El efecto que tal aparición produjo en el señor de Rohan, sería en nuestra opinión la escena más dramática e importante de este asunto, y nos holgaríamos de bosquejarla si, acercándonos a la Historia, no cayésemos en el fango, la sangre y el horror.
Cuando el señor de Rohan vio a Olive, esta reina de callejuelas y cuando se acordó de la rosa, de la mano estrechada y de los baños de Apolo, palideció. Hubiera vertido toda su sangre a los pies de María Antonieta si la hubiera visto al lado de la otra en aquel momento. ¡Cuántas disculpas y remordimientos surgieron de su alma para con sus lágrimas purificar el último peldaño de aquel trono en el que cierto día había hecho patente su desprecio al ver desdeñado su amor!
Pero hasta ese consuelo le estaba prohibido. No podía aceptar la identidad de Olive sin confesar que amaba a la verdadera reina, porque la confesión de su error suponía una acusación, una mancha. Dejó que Juana lo negase todo y guardó silencio.
Cuando el señor de Breteuil quiso con el señor de Crosne forzar a Juana a que se explicase con más detalles, dijo ella:
—El mejor medio de probar que la reina no se ha paseado por el parque durante la noche, es mostrar a una mujer que se parece a la reina y a la que se pretende haber visto en el parque. Presentándola, es suficiente.
La infame insinuación tuvo éxito. Oscureció de nuevo la verdad.
Pero como Olive, en su ingenua inquietud, daba todos los detalles y todas las pruebas, como no omitía nada, como era más creída que la condesa, Juana acudió a un medio desesperado: confesó.

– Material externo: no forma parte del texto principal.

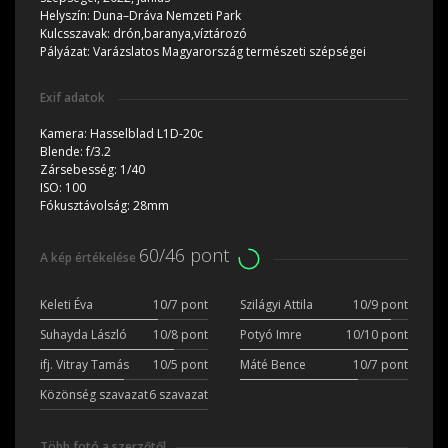
Helyszín:
Duna–Dráva Nemzeti Park
Kulcsszavak:
drón,baranya,víztározó
Pályázat:
Varázslatos Magyarország természeti szépségei
Exif adatok
Kamera:
Hasselblad L1D-20c
Blende:
f/3.2
Zársebesség:
1/40
ISO:
100
Fókusztávolság:
28mm
60/46 pont
A kép értékelése
Keleti Éva
10/7 pont
Szilágyi Attila
10/9 pont
Suhayda László
10/8 pont
Potyó Imre
10/10 pont
ifj. Vitray Tamás
10/5 pont
Máté Bence
10/7 pont
Közönség szavazat
6 szavazat
Több fotó a szerzőtől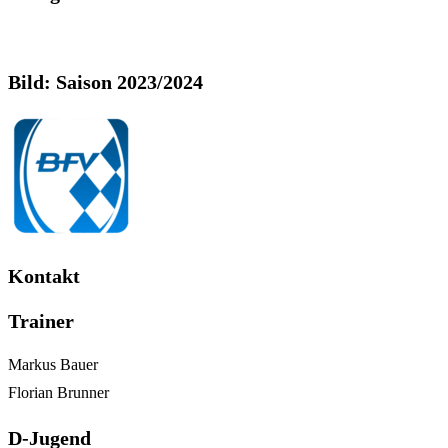
Bild: Saison 2023/2024
Kontakt
Trainer
Markus Bauer
Florian Brunner
D-Jugend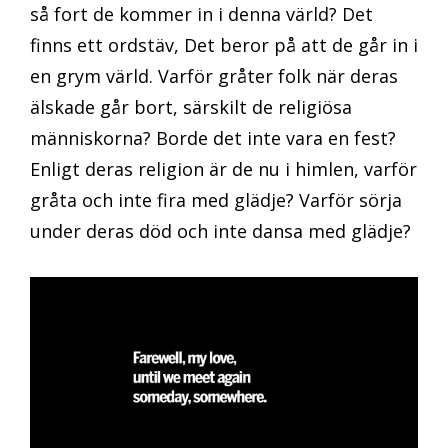
så fort de kommer in i denna värld? Det
finns ett ordstäv, Det beror på att de går in i
en grym värld. Varför gråter folk när deras
älskade går bort, särskilt de religiösa
människorna? Borde det inte vara en fest?
Enligt deras religion är de nu i himlen, varför
gråta och inte fira med glädje? Varför sörja
under deras död och inte dansa med glädje?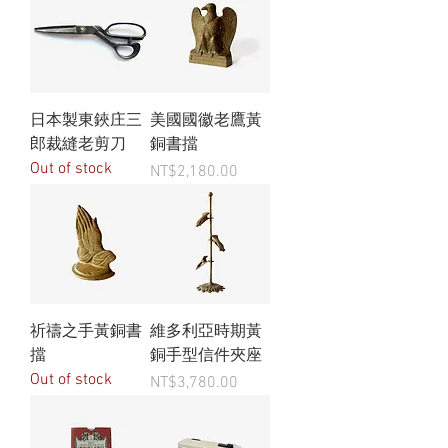
日本製東鋏庄三
美國國徽老鷹黃
郎裁縫老剪刀
銅書擋
Out of stock
Price
NT$2,180.00
祈禱之手黃銅書
維多利亞時期黃
擋
銅手型信件夾座
Out of stock
Price
NT$3,780.00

Confesó que había acompañado al cardenal a Versalles; que Su Excelencia quería a todo precio ver a la reina, ofrecerle la seguridad de su respetuoso afecto; confesó porque advirtió que perdería el apoyo de todo un partido si se empeñaba en la negativa; confesó porque sin acusar a la reina, convertía en auxiliares suyos a todos los enemigos de la reina, que eran numerosos.

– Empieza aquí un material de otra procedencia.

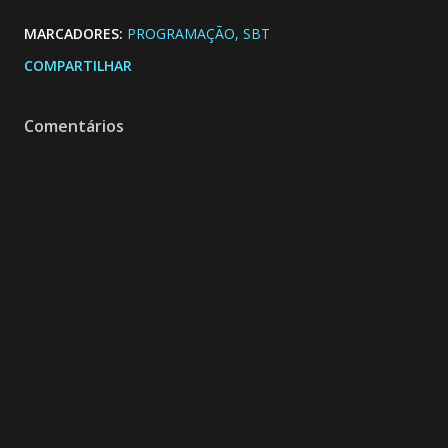
MARCADORES:
PROGRAMAÇÃO
SBT
COMPARTILHAR
Comentários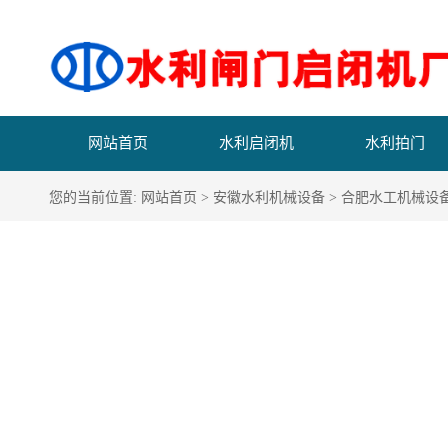
网站首页
水利启闭机
水利拍门
您的当前位置:
网站首页
>
安徽水利机械设备
>
合肥水工机械设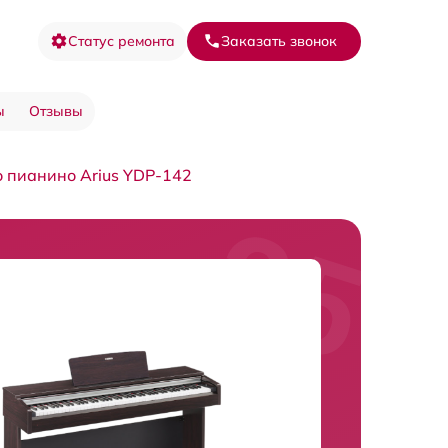
Статус ремонта
Заказать звонок
ы
Отзывы
 пианино Arius YDP-142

Entonces, por décima vez en este infernal proceso, los papeles se cambiaron: el cardenal apareció como víctima de un engaño, Olive como una prostituta sin sentimiento ni poesía y Juana como una intrigante, que era el mejor papel que podía elegir.

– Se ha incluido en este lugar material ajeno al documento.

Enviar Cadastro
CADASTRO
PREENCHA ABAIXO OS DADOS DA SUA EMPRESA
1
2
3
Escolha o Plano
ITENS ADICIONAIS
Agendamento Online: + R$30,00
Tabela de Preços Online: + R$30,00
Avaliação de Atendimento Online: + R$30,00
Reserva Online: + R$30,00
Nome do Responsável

Pero como para hacer triunfar el innoble plan era necesario que la reina desempeñase también un papel, se le asignó el más odioso y abyecto, el más comprometedor para la dignidad real, el de una coqueta aturdida, el de una modistilla que se dedica a la mistificación. María Antonieta quedó convertida en Dorimena conspirando con Frosina contra el cardenal Jourdain[82].
Juana declaró que estos paseos se hacían de acuerdo con María Antonieta que, oculta tras un seto, escuchaba hasta desternillarse de risa los discursos apasionados del enamorado señor de Rohan.
Esta fue la última trinchera escogida por esta ladrona que no sabía dónde esconder su robo; fue el manto real formado por el honor de María Teresa y María Leckzinska.
La reina sucumbió ante esta última acusación cuya falsedad no podía probar. No podía hacerlo porque Juana declaró que, en último extremo, publicaría todas las cartas amorosas escritas por el señor de Rohan a la reina y que poseía cartas ardientes, de una pasión insensata.
No podía porque la señorita Olive, que afirmaba haber sido inducida por Juana a dirigirse al parque de Versalles, no podía decir si hubo o no alguien escuchando tras los setos.
En fin, la reina no podía demostrar su inocencia, porque había muchas personas que tenían interés en considerar como verdaderas estas mentiras infames.